National outraged after Mongrel Mob rehab scheme Kahukura gets $2.75 million in funding

"A sick joke" is how National MP Simeon Brown has described the Ministry of Health endorsing a Mongrel Mob rehab programme getting millions of dollars in funding. 

But the Mongrel Mob Kingdom public relations liaison Louise Hutchinson says it is Brown who is "sick", and wants the National Party to stop using gangs for political gain. 

Nearly $3 million in funding seized from gangs and criminals by police is being used to fund the Mongrel Mob's Kahukura drug and trauma rehabilitation scheme, Hawke's Bay Today newspaper revealed on Monday.

The Ministry of Health confirmed to Newshub it supported the Kahukura proposal to receive funding under Proceeds of Crime, which is administered by the Ministry of Justice. The programme received $2.75 million over four years. 

Ministry of Health Deputy Director-General Mental Health and Addiction Toni Gutschlag told Newshub drug use is prevalent among gangs across New Zealand, which can have a "detrimental impact" on the wider community. 

"It is understood that if gang members can be supported in stopping the use and sale of drugs, that also has positive impacts on the wider community." 

She said the Ministry of Health received a request from H2R (Hard to Reach) - a research and consulting group formed to support the mobilisation of hard to reach communities - with the intention to work with the a collective of Mongrel Mob chapters.

The Mongrel Mob-led initiative is a live-in mārae-based programme which aims to address trauma and drug-seeking behaviour. A previous edition of the Kahukura programme ran independent of the Ministry of Health from September to November last year. 

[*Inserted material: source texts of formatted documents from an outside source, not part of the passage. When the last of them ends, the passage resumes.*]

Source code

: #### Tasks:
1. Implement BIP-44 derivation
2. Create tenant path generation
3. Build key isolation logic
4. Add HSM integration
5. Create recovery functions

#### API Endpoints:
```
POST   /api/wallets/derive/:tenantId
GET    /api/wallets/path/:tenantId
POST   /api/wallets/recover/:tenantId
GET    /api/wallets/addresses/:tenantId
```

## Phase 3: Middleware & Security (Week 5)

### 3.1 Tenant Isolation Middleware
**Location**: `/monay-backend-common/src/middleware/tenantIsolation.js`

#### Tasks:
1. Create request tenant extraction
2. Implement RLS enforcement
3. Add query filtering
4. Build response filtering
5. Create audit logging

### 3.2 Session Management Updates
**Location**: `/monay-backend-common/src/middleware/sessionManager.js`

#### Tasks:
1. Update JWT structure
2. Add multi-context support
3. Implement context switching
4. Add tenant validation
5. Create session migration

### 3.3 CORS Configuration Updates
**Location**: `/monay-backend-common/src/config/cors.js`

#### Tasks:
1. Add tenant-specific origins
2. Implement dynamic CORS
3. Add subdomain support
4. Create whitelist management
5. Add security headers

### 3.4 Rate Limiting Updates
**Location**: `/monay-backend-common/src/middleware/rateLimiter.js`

"When assessing the request for support from H2R, the ministry acknowledged that there was a gap in current service provision," said Gutschlag."The initiative provided a way to fill this gap, engaging with a hard-to-reach segment of the community."

National MP Simeon Brown.
National MP Simeon Brown. Photo credit: Newshub / Zane Small

Brown, whose public criticism of the Mongrel Mob resulted in threats to his life, says funding a programme run by a gang sends all the wrong messages. 

"The Mongrel Mob is an organised criminal organisation which has been caught selling meth very recently, uses illegal firearms, and perpetrates significant violence on our streets," he says. 

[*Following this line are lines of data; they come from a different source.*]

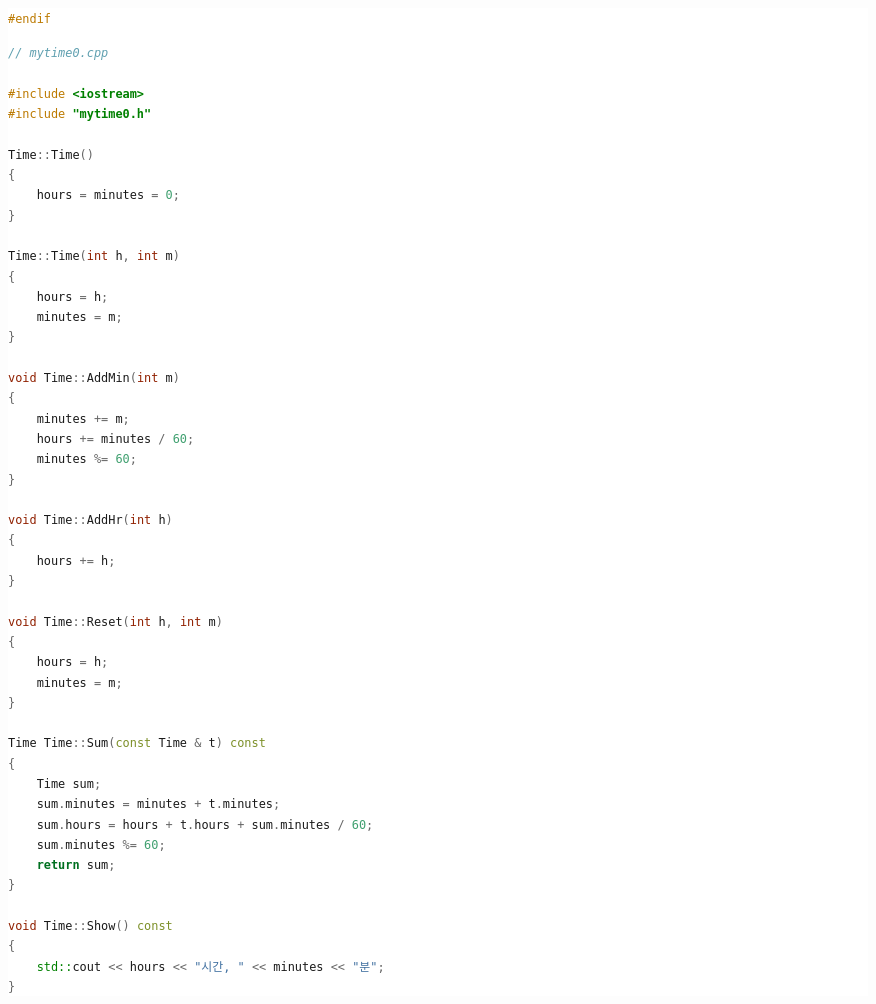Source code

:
 ```cpp
#endif
```

```cpp
// mytime0.cpp

#include <iostream>
#include "mytime0.h"

Time::Time()
{
	hours = minutes = 0;
}

Time::Time(int h, int m)
{
	hours = h;
	minutes = m;
}

void Time::AddMin(int m)
{
	minutes += m;
	hours += minutes / 60;
	minutes %= 60;
}

void Time::AddHr(int h)
{
	hours += h;
}

void Time::Reset(int h, int m)
{
	hours = h;
	minutes = m;
}

Time Time::Sum(const Time & t) const
{
	Time sum;
	sum.minutes = minutes + t.minutes;
	sum.hours = hours + t.hours + sum.minutes / 60;
	sum.minutes %= 60;
	return sum;
}

void Time::Show() const
{
	std::cout << hours << "시간, " << minutes << "분";
}
```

"The Government is giving millions of dollars to the people who import drugs into New Zealand and infect our communities with their scourge with the purpose that they get people off drugs! Where is the logic?"

Hutchinson says if Brown truly wants positive change, "fundamental societal problems"  need to be addressed "at the root" and the gangs must be able to do that for themselves because every other institution has "failed" them.

"The Ministry of Health would not have done this lightly. They're not fools. They're the only people - those entrenched gang members - they'll be able to relate to," she told Newshub. 

"Simeon lives in a time warp. He's vindictive and this is just vote-garnering, as usual."

ACT MP Nicole McKee, who was accused of hypocrisy for meeting with Hutchinson after criticising other MPs for doing so, says taxpayer money should not be given to gangs who "create the harm we are trying to stop".  

Mongrel Mob spokeswoman Louise Hutchinson.
Mongrel Mob spokeswoman Louise Hutchinson. Photo credit: Newshub / Zane Small

"We now have money being seized from organised crime being channelled back into gangs. It is mind-boggling and disrespectful to victims of crime."

Hutchinson says the approval wasn't an "off the cuff thing". 

"This is a really serious project," she told Newshub. "This is awesome, this is what the gangs need - particularly in the Hawke's Bay. This is a response to drastic suicide rates and this has a specific focus for that.

"If this is the intervention needed to support those people, then we need to be right behind it, because at the end of the day, the children of these people need their parents to be well."

Last week Human Rights Commissioner Paul Hung faced backlash for donating $200 to the Mongrel Mob as koha - a customary Māori gift - when he visited the Waikato gang pad in May. 

Hunt told Newshub Nation at the weekend it was "unfair and unkind" for the Opposition to call for his sacking over the donation. 

He said it was important to "reach beyond the Beehive and Lambton Quay to different communities to show how human rights can help deal with difficult issues".

Hunt visited the gang pad with Greens co-leader Marama Davison, who equally came under fire from the Opposition. Māori Development Minister Willie Jackson has also met with the Mongrel Mob at the Beehive.